For the US: Here there is a clearer pattern linking firm size and management practices, with larger firms being managed better (for founder-owned firms, the means are the same). For larger firms, the means for family-owned firms, shareholder-owned firms and most other ownership types are very similar. The overlapping confidence intervals indicate that the data provides little evidence that the underlying population means are different.

Whenever you use confidence intervals in the above manner, to decide whether there are differences in subgroup populations, remember that 95% confidence intervals may not always contain the respective population means, so your conclusions are never definite.

  • Education level of managers: Better-educated managers may have a broader knowledge of management practices (for example, ideas learned from business school) and can therefore improve the management of the firm. However, it is possible that a well-managed firm would require managers to acquire more education (for example, it could be company policy for employees to have a degree before they can be promoted to managerial positions).

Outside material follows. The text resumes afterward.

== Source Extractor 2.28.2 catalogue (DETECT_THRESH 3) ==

  • Number of competitors: The threat of being driven out by competition could motivate firms to seek better management practices (for example, adopting modern production techniques to cut costs, or retraining employees to increase productivity). However, if good management practices were easy to replicate in a given market, this would attract more firms into the market, resulting in more competition.
  • Firm size: Better management practices might lead to larger firms because this would enable firms to grow while remaining productive. However, larger firms could lead to better management practices because managers have greater incentives to research and implement better management practices in order to find the most efficient way to manage their employees. (The efficiency gains from doing so increase with the number of employees.)
  • In a randomized field experiment, subjects (in this case, firms in India) are randomly assigned to either a treatment or a control group. Researchers try to ensure that there are no other differences between the groups besides the treatment (as in laboratory experiments where researchers only change one thing). Since the assignment is random, we are more confident that any observed differences between the treatment and control groups after the treatment phase are due to the treatment itself (improved management practices), rather than other variables. As long as the randomization has been done properly, we can make causal statements such as ‘improved management practices caused a productivity increase’.
  • The treatment and control groups had similar productivity before the management changes. After receiving ‘treatment’, the treatment group’s productivity increased whereas the control group’s productivity remained at roughly the same level. Using the rule of thumb, we can say that the improvement in productivity due to the treatment was unlikely to be due to chance after Week 32 (approximate estimate).